I’ve noticed a recurring theme cropping up during the month of October – acquaintances giving up booze. I have several strong-willed friends who are embarking on either get fit routines, pre-Christmas slim downs or charity ‘sober for October’ fundraisers. Now I am in awe of their fortitude but would personally rather join a gym than give up wine. Not that I am a raging alcoholic – rather a gluttonous foody and what perplexes me about this abstention is what they drink with their food if not wine?
Now I am not suggesting that wine should be taken every night, but even with the simplest dishes, Mr R and I have fallen into rather a habit of pairing wines that we have found enhance the food. When making a seafood risotto, a glass of crisp Viognier is de riguer in our house. Chilli demands an Argentinian Malbec and Spag Bol has to be Montepulciano d’Abruzzo.
Water is of course a default soft drink but how dull to think that is the only choice available for diners when spurning the grape. With 17% of the UK reportedly tee-total I find it actually quite puzzling that there aren’t indications on dining menus as to which soft options would be best with a particular dish. I decided that it was a public service to carry out some research for my deprived friends and find out what soft drinks could be successfully matched to food and would effectively help the flavour of the dish rather than mask it. The results (which are a mixture of trying it myself and online research) were both obvious and surprising!
Apple Juice – lends itself to anything porky of course but I also found a recipe for shrimp and pea risotto which recommended apple juice as an accompanying drink and it worked exceptionally well.

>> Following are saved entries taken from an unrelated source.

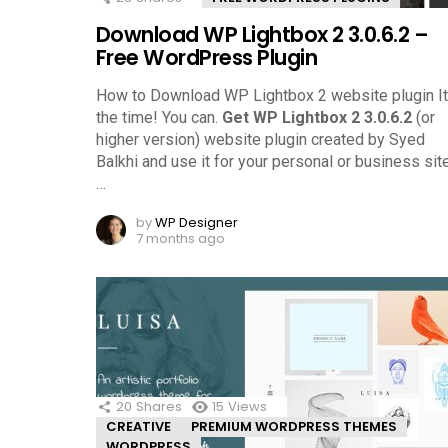
Download WP Lightbox 2 3.0.6.2 –
Free WordPress Plugin
How to Download WP Lightbox 2 website plugin It
the time! You can.
Get WP Lightbox 2 3.0.6.2
(or
higher version) website plugin created by Syed
Balkhi and use it for your personal or business site
…
by
WP Designer
7 months ago
20
Shares
15
Views
CREATIVE
PREMIUM WORDPRESS THEMES
WORDPRESS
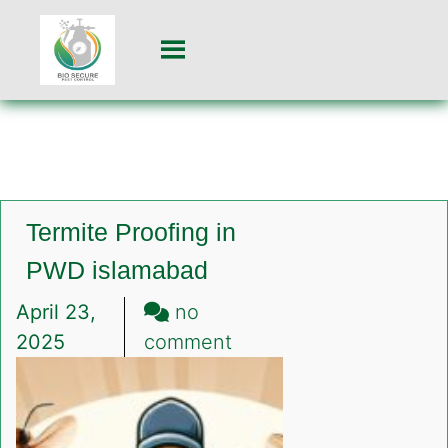
Termite Proofing in
PWD islamabad
April 23,
no
on
2025
comment
Termite
Proofing
in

Cranberry Juice – a good partner with lamb. I tried the children with it for a Sunday roast and though I still had my traditional Rioja to hand, the Cranberry was really very pleasant. Make sure it is the unsweetened variety.
Elderflower Bubbly – as long as it’s not too fizzy or syrupy, Elderflower is a great alternative to white wine especially if diluted further with soda water. A good choice with seafood but surprisingly it also paired very well with the cheese course we served up Sunday. The cheeses were all quite hard and fruity however so may not work as well with a sloppy epoisse.
Cucumber Water – I had this recently at a spa day lunch with a Pad Thai and my fellow guest also drank the same with a noodle dish and reported that the fresh and surprisingly strong flavour really helped enhance the nutty spice of the asian cuisine. I concurred!
Ginger Fizz – I personally pair ginger with scotch but according to Susy Atkins of The Telegraph it also works rather well with panna cotta so it may also be the case with other creamy deserts. In another twist I read online that it can be a great alternative to beer when eating a spicy curry – helping to combat the heat in the dish.
St Clements (orange and lemon) – Gabriel David, the owner of Luscombe Drinks believes this classic soft fruit juice is a great compliment to food dishes, from a herby steamed mussel dish to a salty gammon steak. They have a lovely range of handmade luxury fruit juices which unusually all come with tasting notes and food recommendations.
Traditional Still Lemonade – great with mid-week pasta. Better with tomato based dishes than a carbonara and needs to have high lemon content but a lovely tangy alternative with a med veg dish.
So my research shows that as long as you choose wisely and stick to more sophisticated juices (lets face it at approx £2.99 a bottle these extravagant ‘presses’ still come up much cheaper than the most basic plonk) a spell off the booze may not be quite as dire as first thought. It’s not enough to encourage me to give up booze for a month, but I may consider allowing Mr R a little time off being designated driver – occasionally.